The basis of the exploitalk genre, more than sordidness, is victimization. Watch enough of these shows, and you quickly identify the guest profile: lower-middle class or jobless, white trash or black or Latino, young. These are not people with whom suburban middle-class housewives, presumably the core audience for these shows, can identify. These poor folk, desperate for attention, are part of a psychological freak show, exhibiting their deformities for attention. They are fodder--and victims.

What the freaks convey, besides their own pathos, and what the shows purvey, besides their own depravity, is a world of moral disintegration. This is America’s sick underbelly that the programs happily broadcast. This is the new America, where there are no moral coordinates, only license and dissolution. This is the America where the lives of some are juicy entertainment for the rest.

So when critics scold that these shows contribute to degeneracy, they may be missing the point. These shows create an continuing sense of degeneracy for the viewer, without implicating the viewer in it. The degeneracy is always kept at arm’s length--the viewer’s arm.

That’s because the real point of identification on these shows is not the guest--it is the studio audience. This audience offers empathy and redemption. They can tell the freaks how they ought to behave to achieve normality or, at least, relief, because, in the world of exploitalk, every viewer is a junior Dr. Joyce Brothers. It offers them hope.

But whatever the audience offers, it offers on its own terms--the audience as moral executioner, as redeemer in a world gone rotten.
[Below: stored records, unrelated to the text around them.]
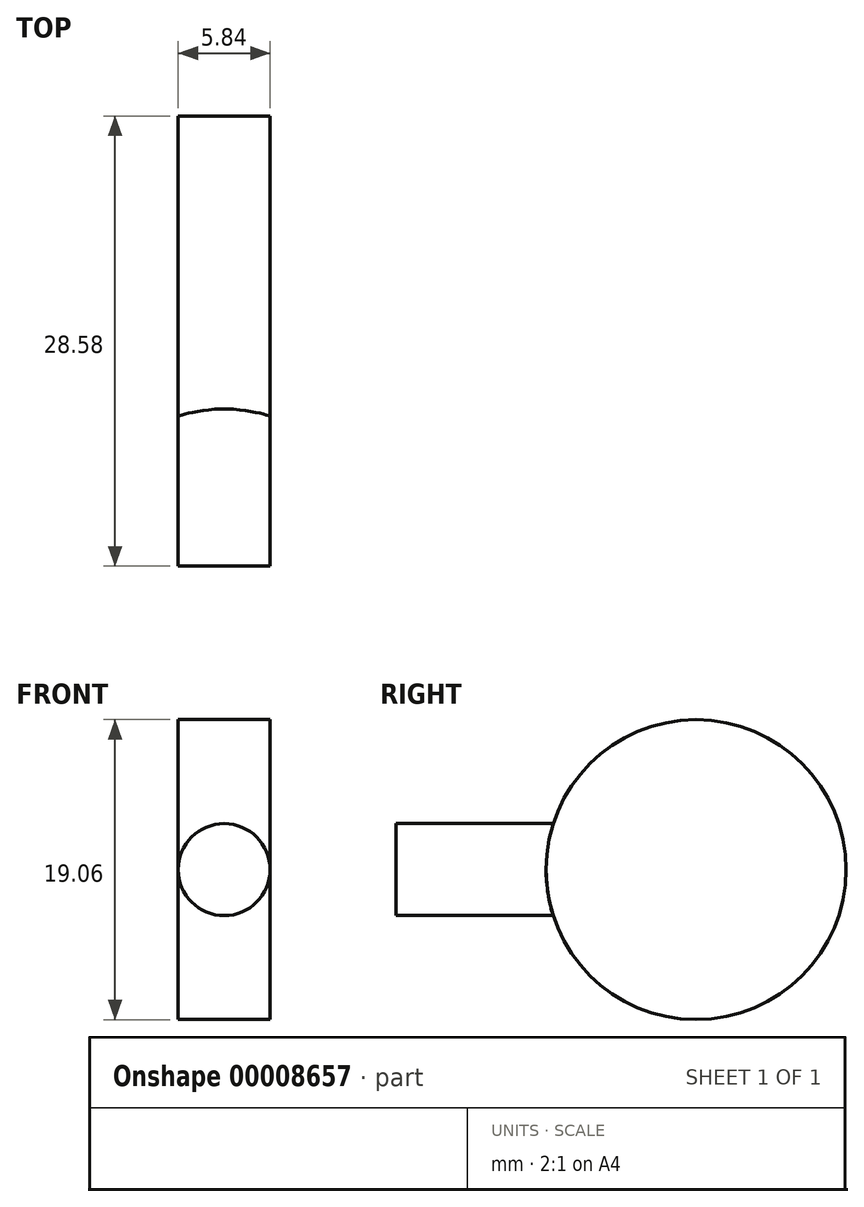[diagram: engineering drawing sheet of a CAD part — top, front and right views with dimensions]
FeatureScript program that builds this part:
annotation { "Feature Type Name" : "Feature", "Feature Type Description" : "" }
export const myFeature = defineFeature(function(context is Context, id is Id, definition is map)
    precondition{}
    {
        {
            var Q0;
            Q0=qCreatedBy(makeId("Front.planeOp"),FACE);
            var sketch = newSketch(context, id + "F0", { "sketchPlane" : qUnion([Q0])});
            skCircle(sketch, "E0", {"center": v(0, 0) * mm, "radius": 2.92 * mm});
            skSolve(sketch);
        }
        {
            var Q0;
            Q0 = qSketchRegion(id + "F0", true);
            extrude(context, id + "F1", {"entities" : qUnion([Q0]), "depth" : 19.05 * mm});
        }
        {
            var Q0;
            Q0=qCreatedBy(makeId("Right.planeOp"),FACE);
            var sketch = newSketch(context, id + "F2", { "sketchPlane" : qUnion([Q0])});
            skCircle(sketch, "E1", {"center": v(0, 0) * mm, "radius": 9.53 * mm});
            skSolve(sketch);
        }
        {
            var Q0;
            Q0 = qSketchRegion(id + "F2", true);
            extrude(context, id + "F3", {"entities" : qUnion([Q0]), "operationType" : NewBodyOperationType.ADD, "endBound" : BoundingType.SYMMETRIC, "depth" : 5.84 * mm});
        }
    });
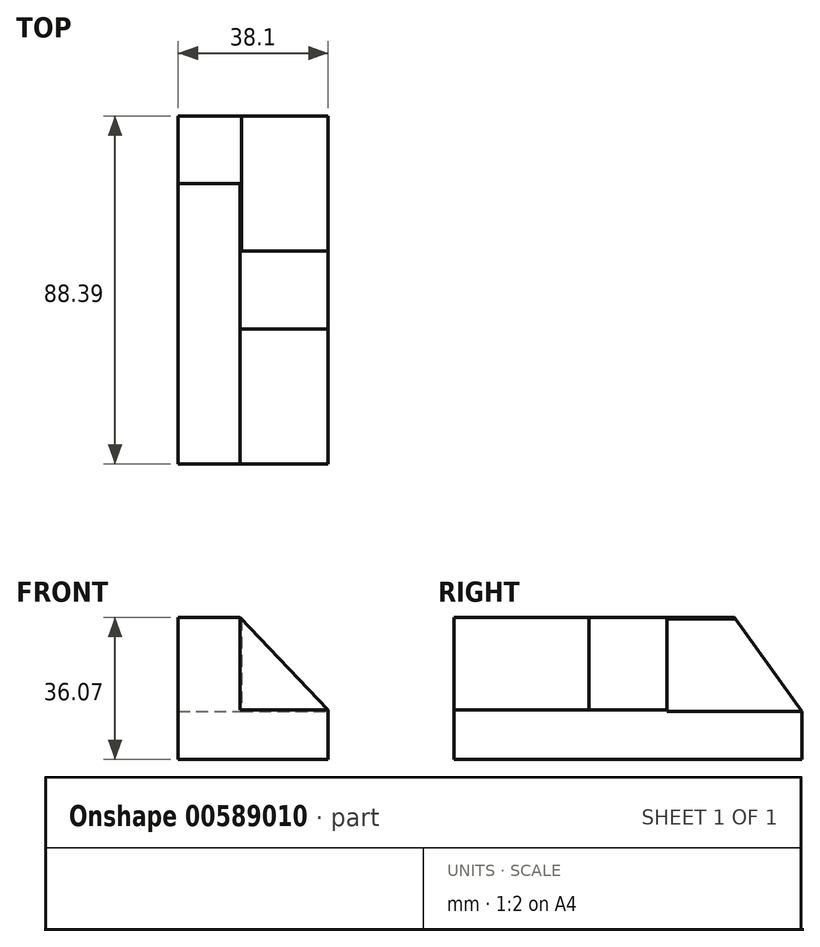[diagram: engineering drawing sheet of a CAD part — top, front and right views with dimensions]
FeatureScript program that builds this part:
annotation { "Feature Type Name" : "Feature", "Feature Type Description" : "" }
export const myFeature = defineFeature(function(context is Context, id is Id, definition is map)
    precondition{}
    {
        {
            var Q0;
            Q0=qCreatedBy(makeId("Front.planeOp"),FACE);
            var sketch = newSketch(context, id + "F0", { "sketchPlane" : qUnion([Q0])});
            skLineSegment(sketch, "E0", {"start": v(-72.64, 0) * mm, "end": v(-72.64, 36.07) * mm});
            skLineSegment(sketch, "E1", {"start": v(-72.64, 36.07) * mm, "end": v(-9.14, 36.07) * mm});
            skLineSegment(sketch, "E2", {"start": v(-9.14, 36.07) * mm, "end": v(-9.14, 0) * mm});
            skLineSegment(sketch, "E3", {"start": v(-9.14, 0) * mm, "end": v(-72.64, 0) * mm});
            skSolve(sketch);
        }
        {
            var Q0;
            Q0=makeQuery(id+"F0.imprint","IMPRINT",FACE,{"disambiguationData":[TD([[makeQuery(id+"F0.imprint","IMPRINT",EDGE,{"derivedFrom":sQuery(id+"F0.wireOp",EDGE,"E0")}),-1.0]])]});
            extrude(context, id + "F1", {"entities" : qUnion([Q0]), "depth" : 25.4 * mm, "offsetDistance" : 25.4 * mm});
        }
        {
            var Q0;
            Q0=makeQuery(id+"F1.opExtrude","CAP_FACE",FACE,{"disambiguationData":[OSD([sQuery(id+"F0.wireOp",EDGE,"E0"),sQuery(id+"F0.wireOp",EDGE,"E1"),sQuery(id+"F0.wireOp",EDGE,"E2"),sQuery(id+"F0.wireOp",EDGE,"E3")])],"isStart":true});
            extrude(context, id + "F2", {"entities" : qUnion([Q0]), "operationType" : NewBodyOperationType.ADD, "depth" : 63 * mm, "offsetDistance" : 25.4 * mm});
        }
        {
            var Q0;
            Q0=makeQuery(id+"F2.opExtrude","CAP_FACE",FACE,{"disambiguationData":[OSD([sQuery(id+"F0.wireOp",EDGE,"E0"),sQuery(id+"F0.wireOp",EDGE,"E1"),sQuery(id+"F0.wireOp",EDGE,"E2"),sQuery(id+"F0.wireOp",EDGE,"E3")])],"isStart":false});
            var sketch = newSketch(context, id + "F3", { "sketchPlane" : qUnion([Q0])});
            skLineSegment(sketch, "E4", {"start": v(56.6, 36.07) * mm, "end": v(56.6, 12.25) * mm});
            skLineSegment(sketch, "E5", {"start": v(56.6, 12.25) * mm, "end": v(9.14, 12.25) * mm});
            skSolve(sketch);
        }
        {
            var Q0;
            Q0=makeQuery(id+"F1.opExtrude","CAP_FACE",FACE,{"disambiguationData":[OSD([sQuery(id+"F0.wireOp",EDGE,"E0"),sQuery(id+"F0.wireOp",EDGE,"E1"),sQuery(id+"F0.wireOp",EDGE,"E2"),sQuery(id+"F0.wireOp",EDGE,"E3")])],"isStart":false});
            var sketch = newSketch(context, id + "F4", { "sketchPlane" : qUnion([Q0])});
            skLineSegment(sketch, "E6", {"start": v(-56.9, 36.07) * mm, "end": v(-56.9, 12.56) * mm});
            skLineSegment(sketch, "E7", {"start": v(-56.9, 12.56) * mm, "end": v(-9.14, 12.56) * mm});
            skSolve(sketch);
        }
        {
            var Q0;
            {var subQ0=sQuery(id+"F4.wireOp",EDGE,"E6");Q0=makeQuery(id+"F4.imprint","IMPRINT",FACE,{"disambiguationData":[TD([[makeQuery(id+"F4.imprint","IMPRINT",EDGE,{"derivedFrom":subQ0}),1.0]])]});}
            extrude(context, id + "F5", {"entities" : qUnion([Q0]), "operationType" : NewBodyOperationType.REMOVE, "oppositeDirection" : true, "depth" : 34.3 * mm, "offsetDistance" : 25.4 * mm});
        }
        {
            var Q0;
            {var subQ0=sQuery(id+"F3.wireOp",EDGE,"E4");Q0=makeQuery(id+"F3.imprint","IMPRINT",FACE,{"disambiguationData":[TD([[makeQuery(id+"F3.imprint","IMPRINT",EDGE,{"derivedFrom":subQ0}),-1.0]])]});}
            extrude(context, id + "F6", {"entities" : qUnion([Q0]), "operationType" : NewBodyOperationType.REMOVE, "oppositeDirection" : true, "depth" : 34.3 * mm, "offsetDistance" : 25.4 * mm});
        }
        {
            var Q0;
            Q0=makeQuery(id+"F6.boolean.opBoolean","COPY",FACE,{"derivedFrom":makeQuery(id+"F6.opExtrude","SWEPT_FACE",FACE,{"disambiguationData":[OSD([sQuery(id+"F3.wireOp",EDGE,"E4")])]})});
            var sketch = newSketch(context, id + "F7", { "sketchPlane" : qUnion([Q0])});
            skLineSegment(sketch, "E8", {"start": v(45.85, 36.07) * mm, "end": v(63, 12.25) * mm});
            skSolve(sketch);
        }
        {
            var Q0;
            {var subQ0=sQuery(id+"F0.wireOp",EDGE,"E2");Q0=makeQuery(id+"F2.boolean.opBoolean","MERGE",FACE,{"derivedFrom":[makeQuery(id+"F1.opExtrude","SWEPT_FACE",FACE,{"disambiguationData":[OSD([subQ0])]}),makeQuery(id+"F2.opExtrude","SWEPT_FACE",FACE,{"disambiguationData":[OSD([subQ0])]})]});}
            extrude(context, id + "F8", {"entities" : qUnion([Q0]), "operationType" : NewBodyOperationType.REMOVE, "oppositeDirection" : true, "depth" : 25.4 * mm, "offsetDistance" : 25.4 * mm});
        }
        {
            var Q0;
            {var subQ0=sQuery(id+"F7.wireOp",EDGE,"E8");Q0=makeQuery(id+"F7.imprint","IMPRINT",FACE,{"disambiguationData":[TD([[makeQuery(id+"F7.imprint","IMPRINT",EDGE,{"derivedFrom":subQ0}),1.0]])]});}
            extrude(context, id + "F9", {"entities" : qUnion([Q0]), "operationType" : NewBodyOperationType.REMOVE, "oppositeDirection" : true, "depth" : 25.4 * mm, "offsetDistance" : 25.4 * mm});
        }
        {
            var Q0;
            Q0=makeQuery(id+"F5.boolean.opBoolean","COPY",FACE,{"derivedFrom":makeQuery(id+"F5.opExtrude","CAP_FACE",FACE,{"disambiguationData":[OSD([sQuery(id+"F0.wireOp",EDGE,"E1"),sQuery(id+"F0.wireOp",EDGE,"E2"),sQuery(id+"F4.wireOp",EDGE,"E6"),sQuery(id+"F4.wireOp",EDGE,"E7")])],"isStart":false})});
            var sketch = newSketch(context, id + "F10", { "sketchPlane" : qUnion([Q0])});
            skLineSegment(sketch, "E9", {"start": v(-56.9, 36.07) * mm, "end": v(-34.54, 12.56) * mm});
            skSolve(sketch);
        }
        {
            var Q0;
            Q0=makeQuery(id+"F10.imprint","IMPRINT",FACE,{"disambiguationData":[TD([[makeQuery(id+"F10.imprint","IMPRINT",EDGE,{"derivedFrom":sQuery(id+"F10.wireOp",EDGE,"E9")}),1.0]])]});
            extrude(context, id + "F11", {"entities" : qUnion([Q0]), "operationType" : NewBodyOperationType.REMOVE, "oppositeDirection" : true, "depth" : 41.4 * mm, "offsetDistance" : 25.4 * mm});
        }
    });
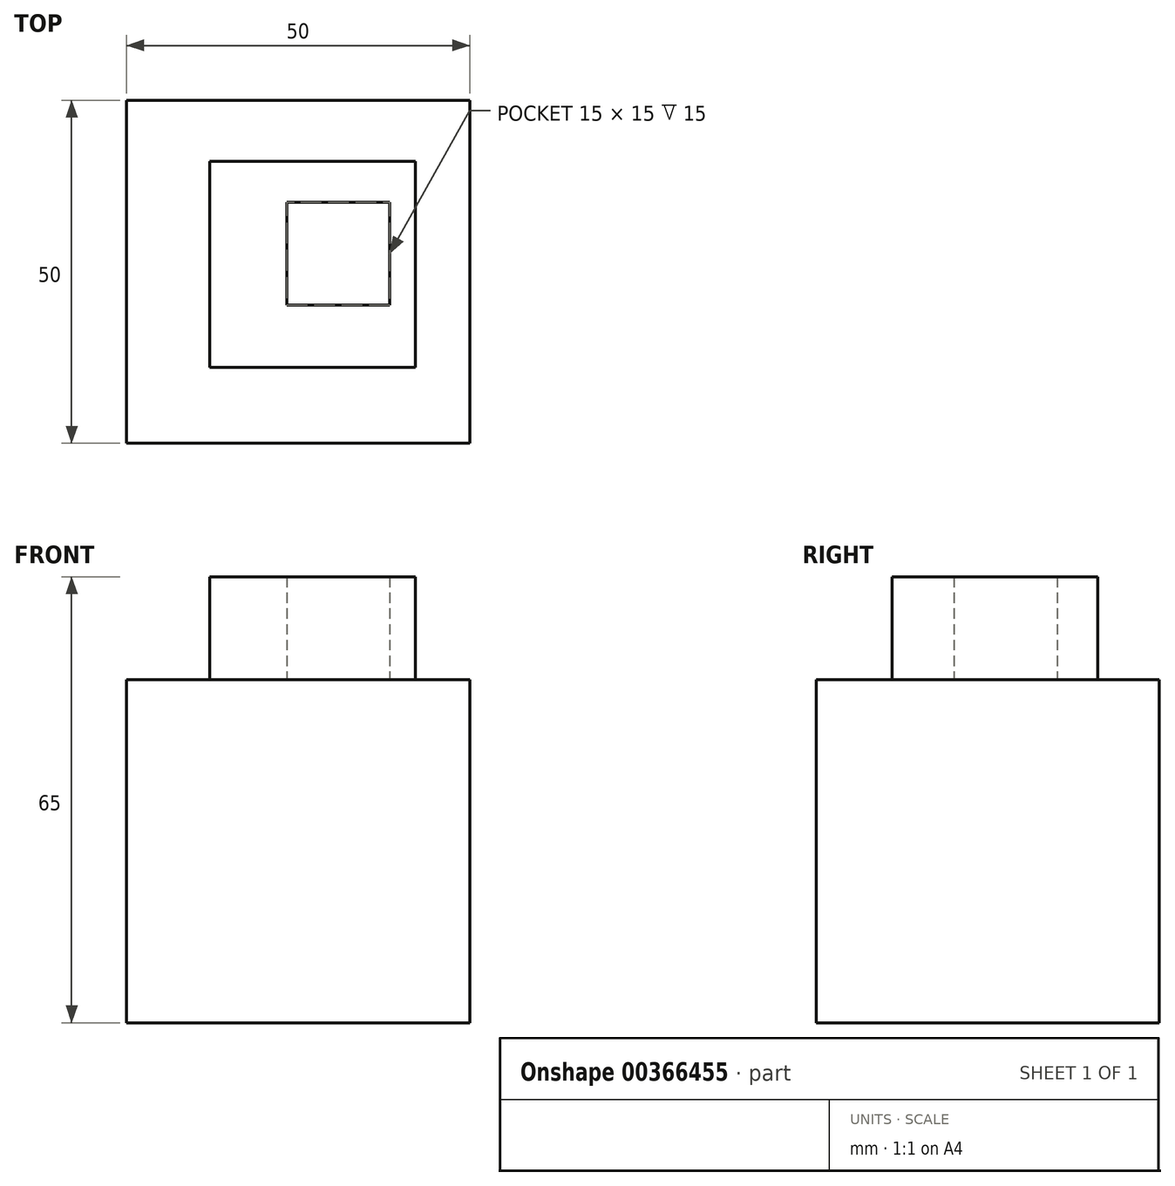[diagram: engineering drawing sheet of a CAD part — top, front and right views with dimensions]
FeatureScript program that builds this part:
annotation { "Feature Type Name" : "Feature", "Feature Type Description" : "" }
export const myFeature = defineFeature(function(context is Context, id is Id, definition is map)
    precondition{}
    {
        {
            var Q0;
            Q0=qCreatedBy(makeId("Top.planeOp"),FACE);
            var sketch = newSketch(context, id + "F0", { "sketchPlane" : qUnion([Q0])});
            skLineSegment(sketch, "E0.bottom", {"start": v(0, 0) * mm, "end": v(-50, 0) * mm});
            skLineSegment(sketch, "E0.top", {"start": v(0, 50) * mm, "end": v(-50, 50) * mm});
            skLineSegment(sketch, "E0.left", {"start": v(0, 0) * mm, "end": v(0, 50) * mm});
            skLineSegment(sketch, "E0.right", {"start": v(-50, 0) * mm, "end": v(-50, 50) * mm});
            skSolve(sketch);
        }
        {
            var Q0;
            Q0=makeQuery(id+"F0.imprint","IMPRINT",FACE,{"disambiguationData":[TD([[makeQuery(id+"F0.imprint","IMPRINT",EDGE,{"derivedFrom":sQuery(id+"F0.wireOp",EDGE,"E0.bottom")}),-1.0]])]});
            extrude(context, id + "F1", {"entities" : qUnion([Q0]), "depth" : 50 * mm});
        }
        {
            var Q0;
            Q0=makeQuery(id+"F1.opExtrude","CAP_FACE",FACE,{"disambiguationData":[OSD([sQuery(id+"F0.wireOp",EDGE,"E0.bottom"),sQuery(id+"F0.wireOp",EDGE,"E0.top"),sQuery(id+"F0.wireOp",EDGE,"E0.left"),sQuery(id+"F0.wireOp",EDGE,"E0.right")])],"isStart":false});
            var sketch = newSketch(context, id + "F2", { "sketchPlane" : qUnion([Q0])});
            skLineSegment(sketch, "E1.bottom", {"start": v(-37.9, 41.07) * mm, "end": v(-7.9, 41.07) * mm});
            skLineSegment(sketch, "E1.top", {"start": v(-37.9, 11.07) * mm, "end": v(-7.9, 11.07) * mm});
            skLineSegment(sketch, "E1.left", {"start": v(-37.9, 41.07) * mm, "end": v(-37.9, 11.07) * mm});
            skLineSegment(sketch, "E1.right", {"start": v(-7.9, 41.07) * mm, "end": v(-7.9, 11.07) * mm});
            skLineSegment(sketch, "E2.bottom", {"start": v(-26.63, 35.12) * mm, "end": v(-11.63, 35.12) * mm});
            skLineSegment(sketch, "E2.top", {"start": v(-26.63, 20.12) * mm, "end": v(-11.63, 20.12) * mm});
            skLineSegment(sketch, "E2.left", {"start": v(-26.63, 35.12) * mm, "end": v(-26.63, 20.12) * mm});
            skLineSegment(sketch, "E2.right", {"start": v(-11.63, 35.12) * mm, "end": v(-11.63, 20.12) * mm});
            skSolve(sketch);
        }
        {
            var Q0;
            Q0 = qSketchRegion(id + "F2", true);
            extrude(context, id + "F3", {"entities" : qUnion([Q0]), "operationType" : NewBodyOperationType.ADD, "depth" : 15 * mm});
        }
        {
            var Q0;
            Q0 = qSketchRegion(id + "F2", true);
            extrude(context, id + "F4", {"entities" : qUnion([Q0]), "operationType" : NewBodyOperationType.ADD, "depth" : 15 * mm});
        }
    });
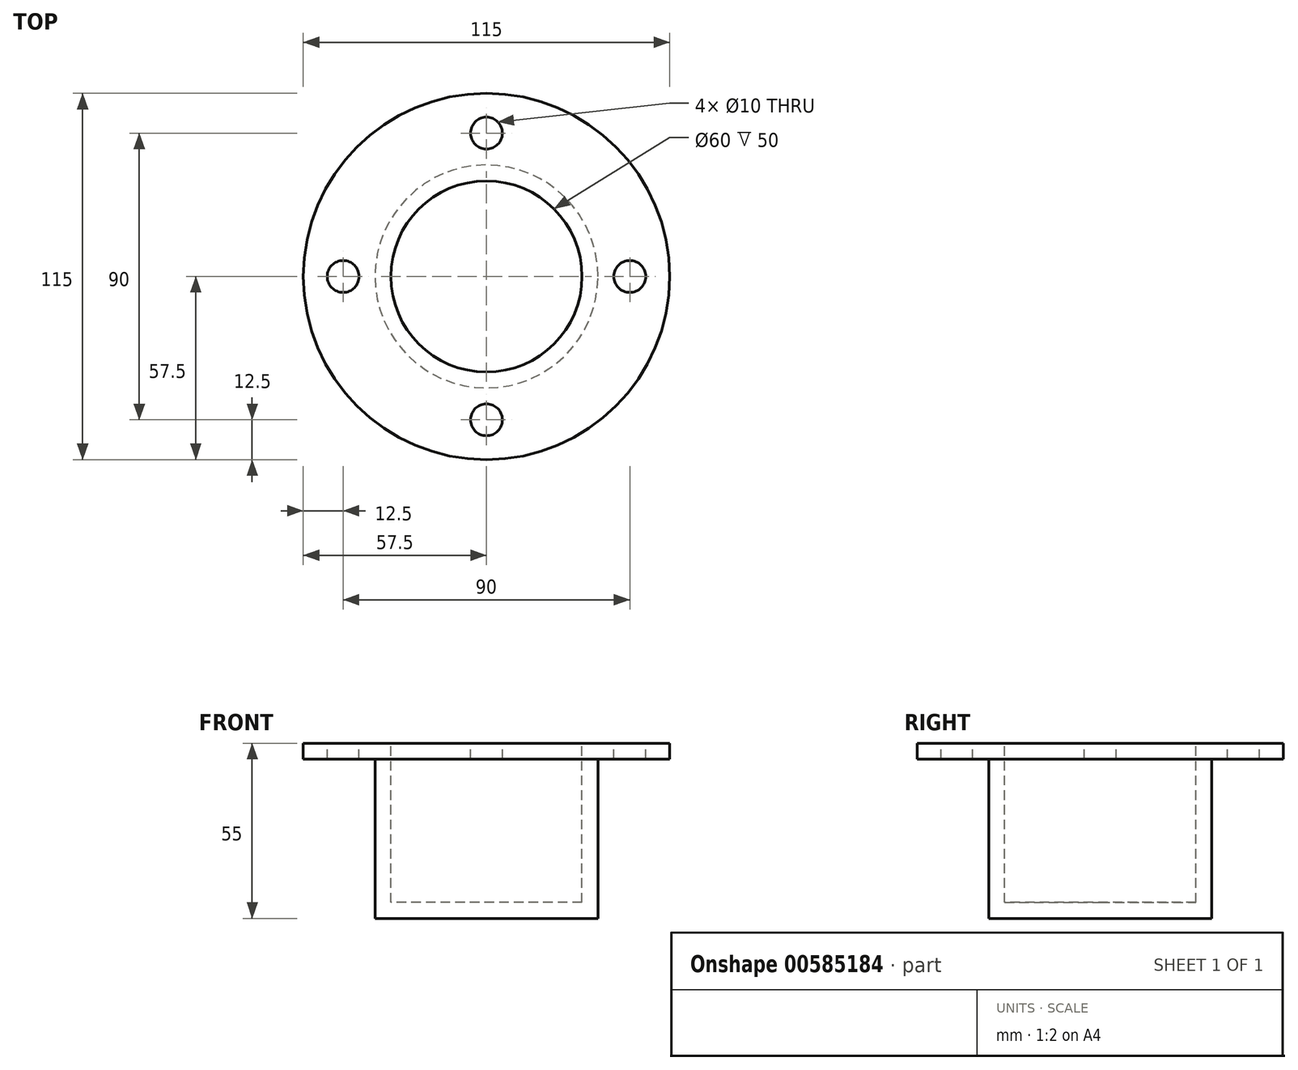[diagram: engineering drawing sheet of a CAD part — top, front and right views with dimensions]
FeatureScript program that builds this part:
annotation { "Feature Type Name" : "Feature", "Feature Type Description" : "" }
export const myFeature = defineFeature(function(context is Context, id is Id, definition is map)
    precondition{}
    {
        {
            var Q0;
            Q0=qCreatedBy(makeId("Front.planeOp"),FACE);
            var sketch = newSketch(context, id + "F0", { "sketchPlane" : qUnion([Q0])});
            skLineSegment(sketch, "E0", {"start": v(-57.5, 50) * mm, "end": v(-30, 50) * mm});
            skLineSegment(sketch, "E1", {"start": v(-30, 50) * mm, "end": v(-30, 0) * mm});
            skLineSegment(sketch, "E2", {"start": v(-30, 0) * mm, "end": v(0, 0) * mm});
            skLineSegment(sketch, "E3", {"start": v(0, -5) * mm, "end": v(-35, -5) * mm});
            skLineSegment(sketch, "E4", {"start": v(-35, -5) * mm, "end": v(-35, 45) * mm});
            skLineSegment(sketch, "E5", {"start": v(-35, 45) * mm, "end": v(-57.5, 45) * mm});
            skLineSegment(sketch, "E6", {"start": v(-57.5, 45) * mm, "end": v(-57.5, 50) * mm});
            skLineSegment(sketch, "E7", {"start": v(0, 104.35) * mm, "end": v(0, -64.35) * mm, "construction": true});
            skLineSegment(sketch, "E8", {"start": v(0, 0) * mm, "end": v(0, -5) * mm});
            skSolve(sketch);
        }
        {
            var Q0;
            Q0 = qSketchRegion(id + "F0", true);
            var Q1;
            Q1=sQuery(id+"F0.wireOp",EDGE,"E7");
            revolve(context, id + "F1", {"entities" : qUnion([Q0]), "axis" : qUnion([Q1]), "revolveType" : RevolveType.FULL});
        }
        {
            var Q0;
            Q0=makeQuery(id+"F1.opRevolve","SWEPT_FACE",FACE,{"disambiguationData":[OSD([sQuery(id+"F0.wireOp",EDGE,"E0")])]});
            var sketch = newSketch(context, id + "F2", { "sketchPlane" : qUnion([Q0])});
            skPoint(sketch, "E9", {"position": v(0, 0) * mm});
            skCircle(sketch, "E10", {"center": v(0, 45) * mm, "radius": 5 * mm});
            skCircle(sketch, "E11.1.0", {"center": v(-45, 0) * mm, "radius": 5 * mm});
            skCircle(sketch, "E11.2.0", {"center": v(0, -45) * mm, "radius": 5 * mm});
            skCircle(sketch, "E11.3.0", {"center": v(45, 0) * mm, "radius": 5 * mm});
            skSolve(sketch);
        }
        {
            var Q0;
            Q0 = qSketchRegion(id + "F2", true);
            extrude(context, id + "F3", {"entities" : qUnion([Q0]), "operationType" : NewBodyOperationType.REMOVE, "oppositeDirection" : true, "depth" : 25 * mm, "offsetDistance" : 25 * mm});
        }
    });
The audience reigns supreme. The freaks can only sit there, sometimes snapping back, more often whining, before yielding to tomorrow’s new crew. They are daily sacrificed to the larger, middle-class good.

Television is primarily a medium of reassurance. Standard TV drama ends in triumph, with the heroes out to do battle next week. Standard situation comedy ends with the week’s problem neatly resolved and protagonists ready to conquer a new problem. Exploitalk programs make a stab at reassurance, too. Jerry Springer or Ricki Lake try to reconcile the angry, heal the emotionally wounded. Springer, a former mayor of Cincinnati, even delivers a homily at show’s end, offering a fake moral dimension.

Advertisement

But while guests shout or simmer as the credits roll, the audience knows these people will soon return to their sordid lives--which may, after all, be the deeper reassurance: the reassurance of our superiority over the guests and over the programs themselves. It is a bad, sick world out there--but it is not our world. It is theirs. Take that continual reassurance and throw in a big dose of old-fashioned voyeurism, and you don’t wonder why people watch this. Where else can one get cheap thrills and comfort, too?